PHILLIPS, DAVID (1874 - 1951), minister (Presb.), philosopher and college principal

Name: David Phillips
Date of birth: 1874
Date of death: 1951
Spouse: Emily Phillips (née Treharne)
Parent: Sarah Phillips
Parent: Henry Phillips
Gender: Male
Occupation: minister (Presb.), philosopher and college principal
Area of activity: Education; Religion; Scholarship and Languages
Author: Gomer Morgan Roberts

Born 1874 at Ffwrnes, Llanelli, Carmarthenshire, son of Henry and Sarah Phillips. His father died when he was young, and his mother moved with the family to Mountain Ash, Glamorganshire. He received his elementary education at Dyffryn boys' school, and went to work in a coal mine. In 1894 he won a miners' scholarship to study mining, but his tutors at the University College, Cardiff, persuaded him to take a degree course, and he graduated in 1898 with first-class hons. in philosophy. He won a scholarship to Trinity College, Cambridge, where he graduated first class in two branches of philosophy. He also spent a period at the University of Heidelberg. He began preaching before leaving Cardiff, but at the end of his university course he was appointed lecturer in moral philosophy at St. Andrews University, Scotland. On hearing of the religious revival in Wales, he returned home to see what was happening there. He was carried by the wave and was convinced that he should devote his life to the Christian ministry. He was ordained in 1905, and became pastor of the English church in Frederick St., Cardiff until 1908 when he was called by his denomination to the chair of Philosophy and History of Religions at Bala College (1908-27). From 1927 to 1947 he was principal of the college. He greatly influenced generation after generation of students at Bala, and after his retirement he was awarded honorary D.D. degrees by the Universities of Wales and St. Andrews. He married Emily Treharne, and they had one son. He died 6 August 1951.
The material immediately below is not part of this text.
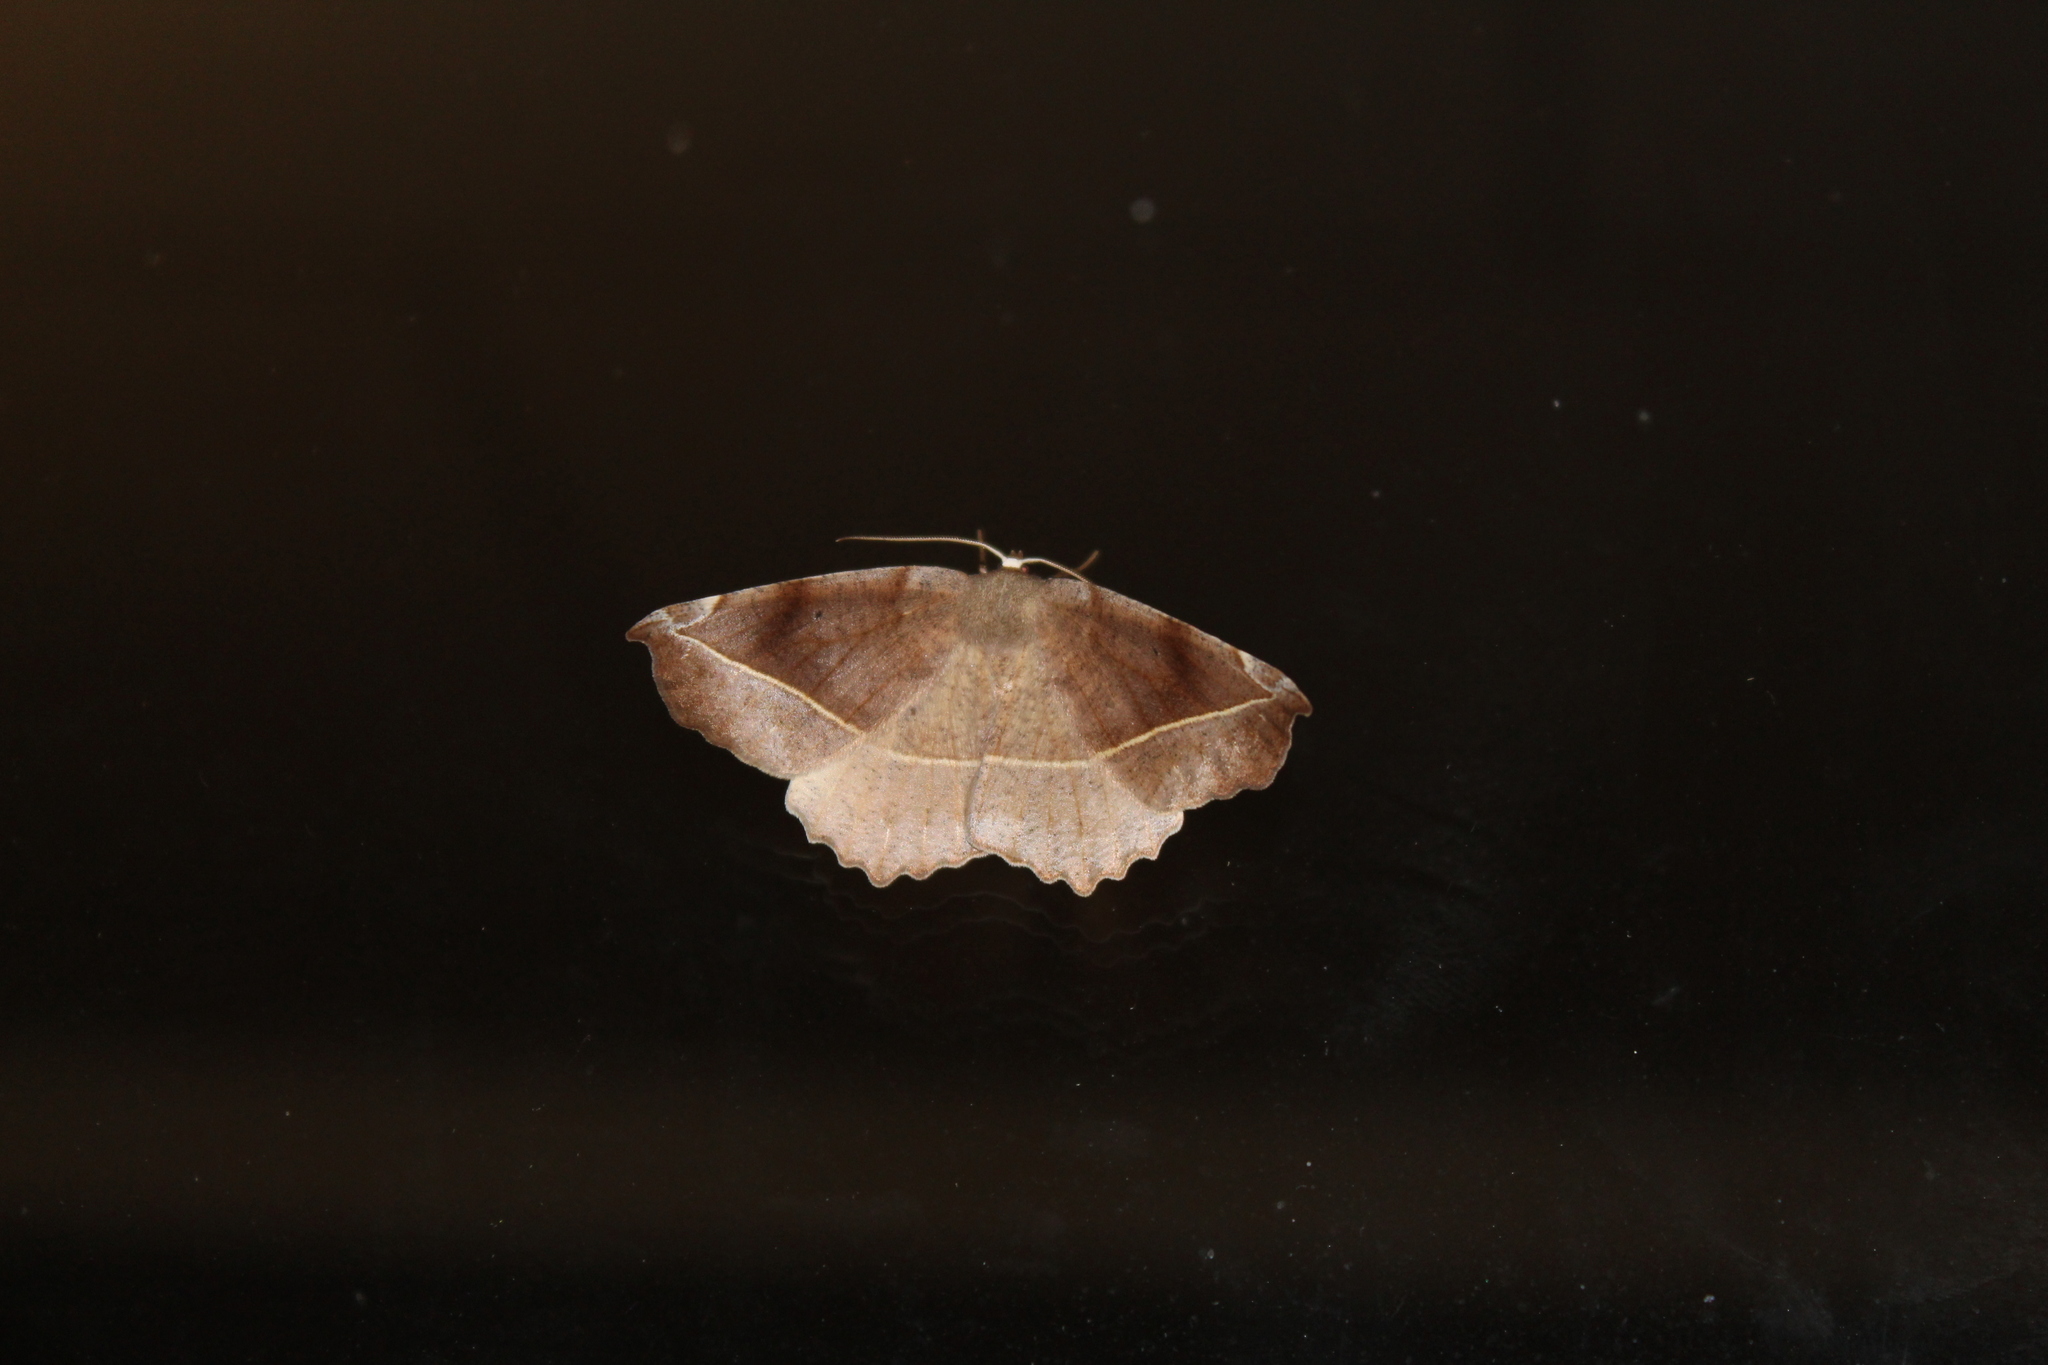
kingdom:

He was a very prominent figure in the life of his denomination. His Davies Lecture in 1919 on ' Intercourse with God ' was not published. He served as Moderator of the North Wales Association (1938), and moderator of the General Assembly (1944). He was a member of the deputation which visited the missionary field of his denomination in Assam in 1935-36, and he provided his church with sound leadership in determining, at a critical time, their policy for future missionary work. He was gifted with exceptional intellectual faculties, and took an interest not only in philosophical matters, but also in defining and presenting the truths of the Gospel. He was one of the four who formulated the Shorter Declaration on Faith and Practice. He was somewhat reluctant to publish his work. When he was in Scotland he was sub-editor of the International Jnl. of Ethics, and during the same period he contributed an excellent article on the ' Ego ' to the Encyclopaedia of Religion and Ethics. He published short monographs on the philosophy of Sir Henry Jones (1922), Y Syniad o Dduw fel person (1932) and Christianity and the state (1938). He was one of the editors of Y Drysorfa from 1932 until his death. The cream of his thoughts appeared in a collection of his writings in 1949 under the title Ysgrifau athronyddol.